La decisión presidencial de imponer un techo a la producción petrolera –con el argumento de defender el recurso como un bien soberano– se convertirá en un lastre para Pemex, afirman analistas del sector energético, pues hará retirarse a los inversionistas privados que fueron autorizados a participar en la industria de los hidrocarburos en administraciones anteriores.
El proyecto que impulsa el gobierno del presidente Andrés Manuel López Obrador para Pemex ha impuesto para el mercado petrolero nacional un techo en la producción del hidrocarburo que obligará a los jugadores privados a decidir si seguirán invirtiendo o si mantendrán en un nivel mínimo los contratos otorgados en los gobiernos anteriores.
Analistas del sector de energía advierten que la estrategia del gobierno de López Obrador podría resultar en un búmeran para Pemex, cuya estructura de costos e ingresos sufriría un nuevo descalabro.
En el 83 aniversario de la expropiación petrolera, López Obrador dio a conocer su “Decálogo para rescatar la industria de los hidrocarburos” y aseguró que el único dueño del petróleo es el pueblo de México, por lo que los beneficios le pertenecen. Así, marcó la ruta para defender el mercado de Pemex frente a la participación de empresas privadas.
George Baker, analista del sector petrolero en Baker & Associates, asegura en entrevista que aunque en julio pasado, durante la visita de López Obrador a Washington, trascendió que ya se habían resuelto las diferencias con Pemex para el control del pozo petrolero Zama, considerado el octavo más importante del país, la empresa estadunidense Talos Energy, que participó en el descubrimiento del yacimiento, aún espera una definición por parte del gobierno mexicano.
“Ya tienen dos años en conflicto con Talos Energy y sus socios sobre la producción del campo Zama, un pozo que Pemex iba a compartir con estos inversionistas que confiaron en la Ronda 1, durante el gobierno de Peña Nieto”, dice Baker, al precisar que el diferendo se centra en quién administrará este campo. “Pero no ha pasado nada y en Houston se pregunta qué ha pasado con este campo que podría generar más de 600 millones de barriles y consolidar la producción del pozo más importante descubierto en 20 años”.
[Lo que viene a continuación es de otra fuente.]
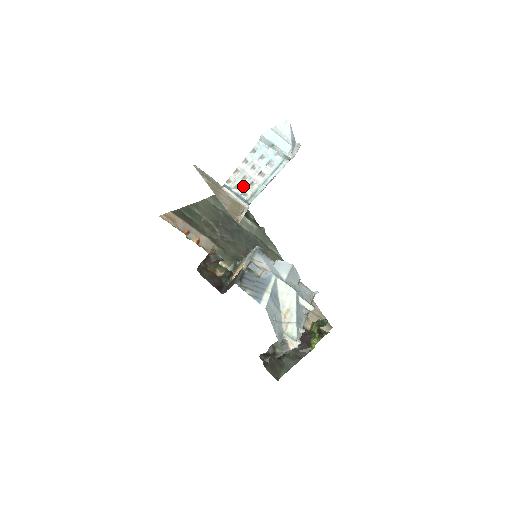
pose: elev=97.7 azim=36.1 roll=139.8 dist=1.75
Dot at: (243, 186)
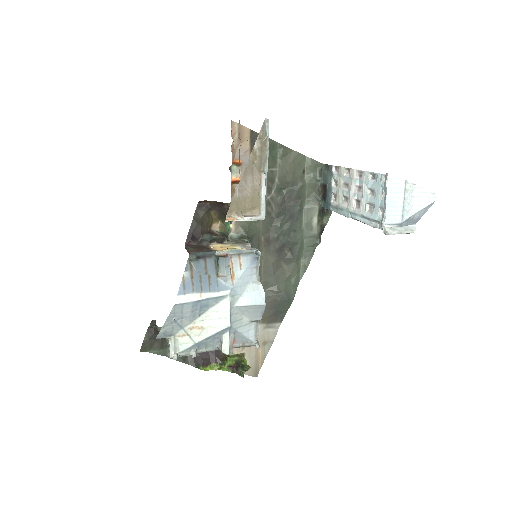
Dot at: (340, 189)
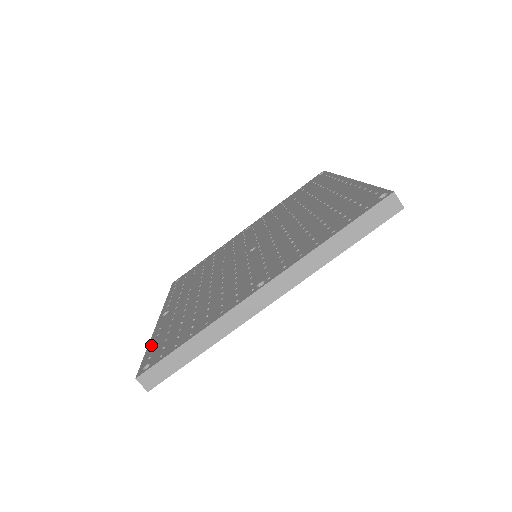
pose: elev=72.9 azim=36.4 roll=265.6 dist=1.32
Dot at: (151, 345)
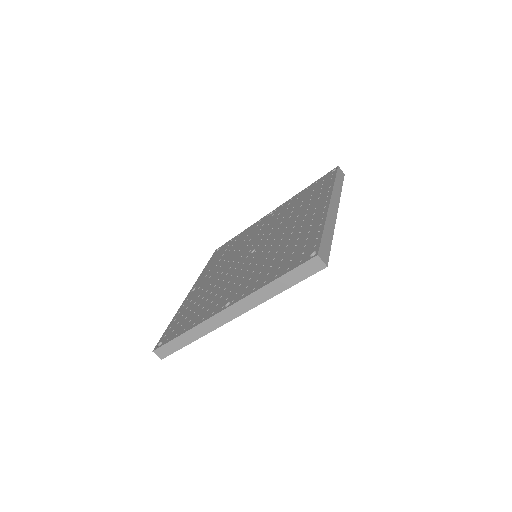
Dot at: (172, 322)
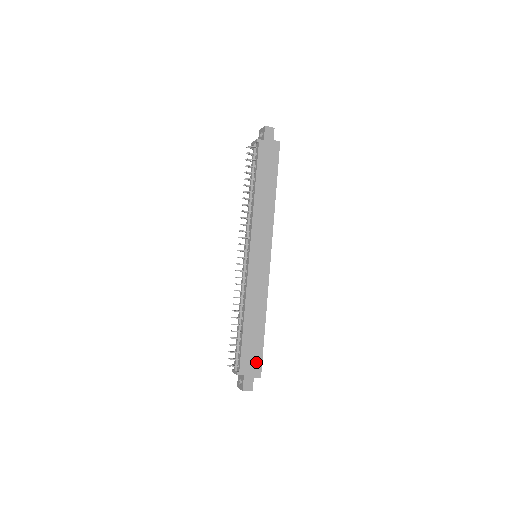
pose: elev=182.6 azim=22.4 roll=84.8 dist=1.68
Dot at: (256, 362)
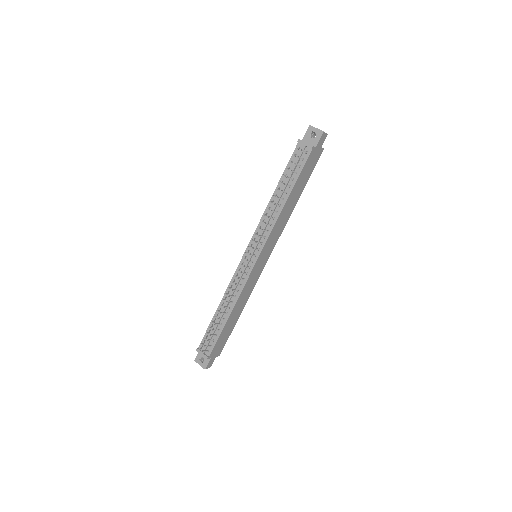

Aunque el plan inicial del gobierno federal y de Pemex era producir mas de 2.6 millones de barriles diarios entre Pemex y empresas privadas, el nuevo escenario, anunciado por López Obrador, es el de una producción límite de 2 millones de barriles diarios al cierre de 2021, con lo cual la exportación de crudo oscilaría entre 25% y 30% de esa producción.
“No sacaremos del subsuelo más de 2 millones de barriles diarios; para ejemplificar, en nuestro gobierno extraeremos aproximadamente la mitad del petróleo que se explotó en todo el sexenio de Fox”, adivirtió el mandatario durante el evento conmemorativo de la expropiación petrolera, en el puerto de Coatzacoalcos.
Y aunque el presidente aseguró que se respetarán los contratos otorgados durante la reforma energética de Enrique Peña Nieto, advirtió que ya no se entregarán nuevas concesiones para la explotación del petróleo y que se protegerá a Pemex para mantener su participación actual en el mercado de las gasolinas, el diésel y otros derivados del petróleo.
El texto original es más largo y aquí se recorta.